If they could be open and still be like that, even better.

------
mortenjorck
I wonder if Adams has ever read Donald A. Norman's classic _The Design of
Everyday Things._ He'd probably love it; this kind of critique is exactly what
the book explores so well.

------
mickt
My personal peeve is door handles.

You know what I mean, you come to a door and you don't know if you should push
or pull. It happens to me almost everyday at work when I'm deep in thought.

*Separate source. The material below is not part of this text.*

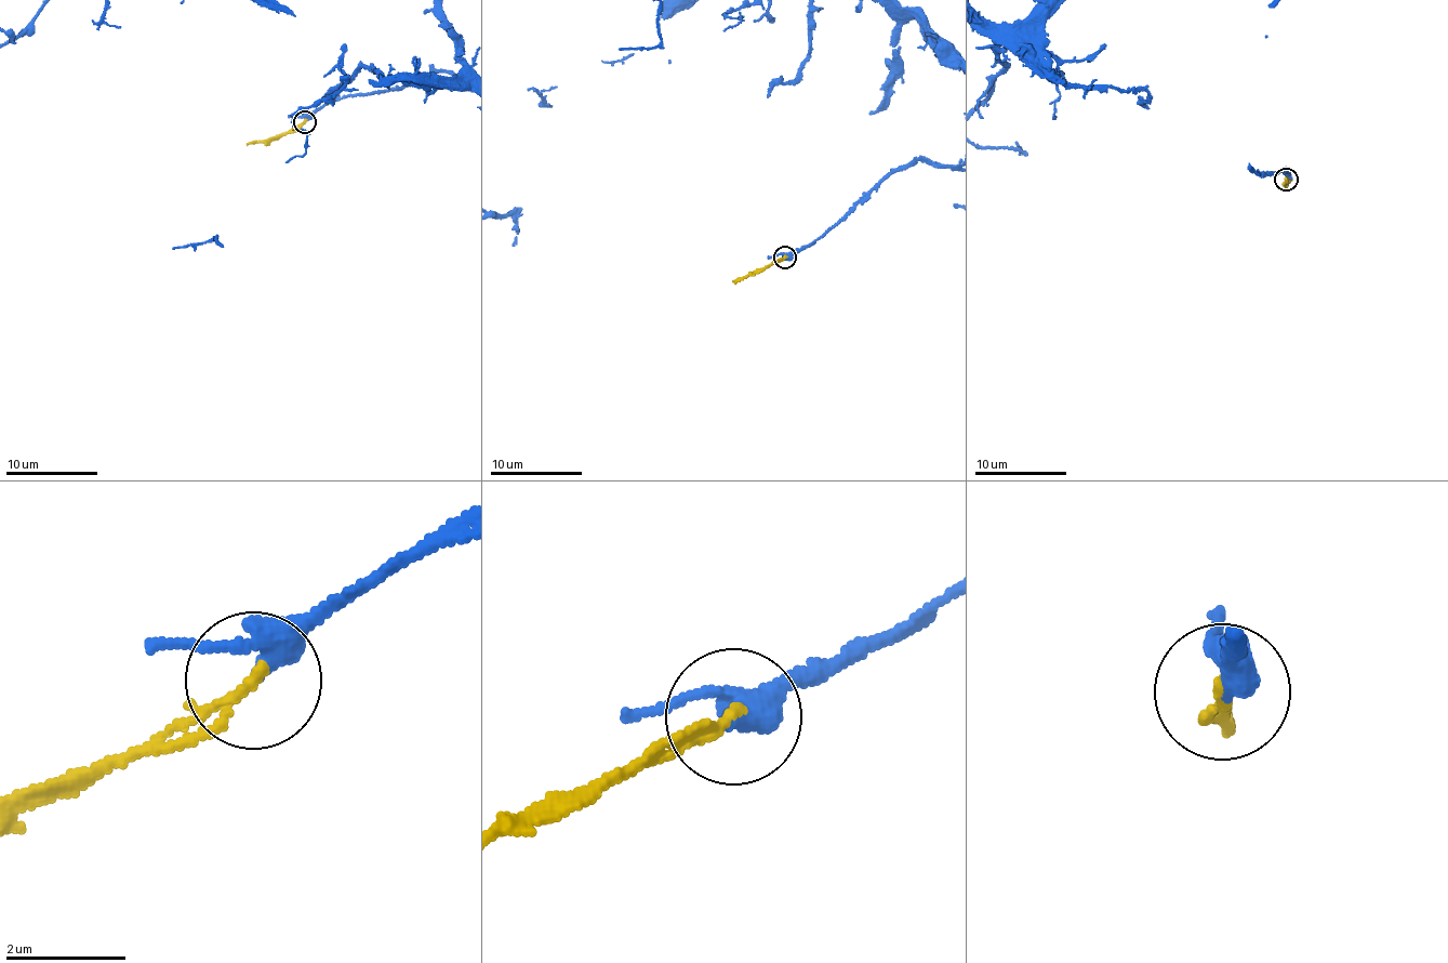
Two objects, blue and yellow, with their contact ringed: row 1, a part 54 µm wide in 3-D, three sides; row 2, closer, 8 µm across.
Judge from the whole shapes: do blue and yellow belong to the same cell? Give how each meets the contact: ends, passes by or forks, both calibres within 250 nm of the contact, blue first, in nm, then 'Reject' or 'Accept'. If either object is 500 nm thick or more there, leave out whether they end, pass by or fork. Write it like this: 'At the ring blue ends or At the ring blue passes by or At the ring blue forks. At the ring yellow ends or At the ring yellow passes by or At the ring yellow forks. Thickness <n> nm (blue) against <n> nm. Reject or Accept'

"The Design of Everyday Things" by Donald Norman, nicely sums up a lot of
design problems. Even tho the book was written in 1990 or earlier, we're still
facing many of the same design problems.

Everything2 sums up the book nicely:
<http://everything2.com/index.pl?node_id=140365>

------
Groxx
My personal UI peeve is alarm clocks. When I want the sound to stop, I hit the
off button as often as I hit snooze, often because the snooze button is
smallish and stiff, and I still have to hunt for it amidst the other buttons.

What I'd like:

When the alarm is going off, _any_ button should snooze. A later "off" button
press (ie, a minute or so) should be what turns off the alarm. This way, a
literal "whack" would silence the alarm, without fear of falling asleep after
turning it off.

------
mhb
Product idea: A little plastic boot that slides onto a light switch to
represent its true function. Like a Japanese eraser garbage can.

------
nodogbite
Scott Adams turned into Andy Rooney.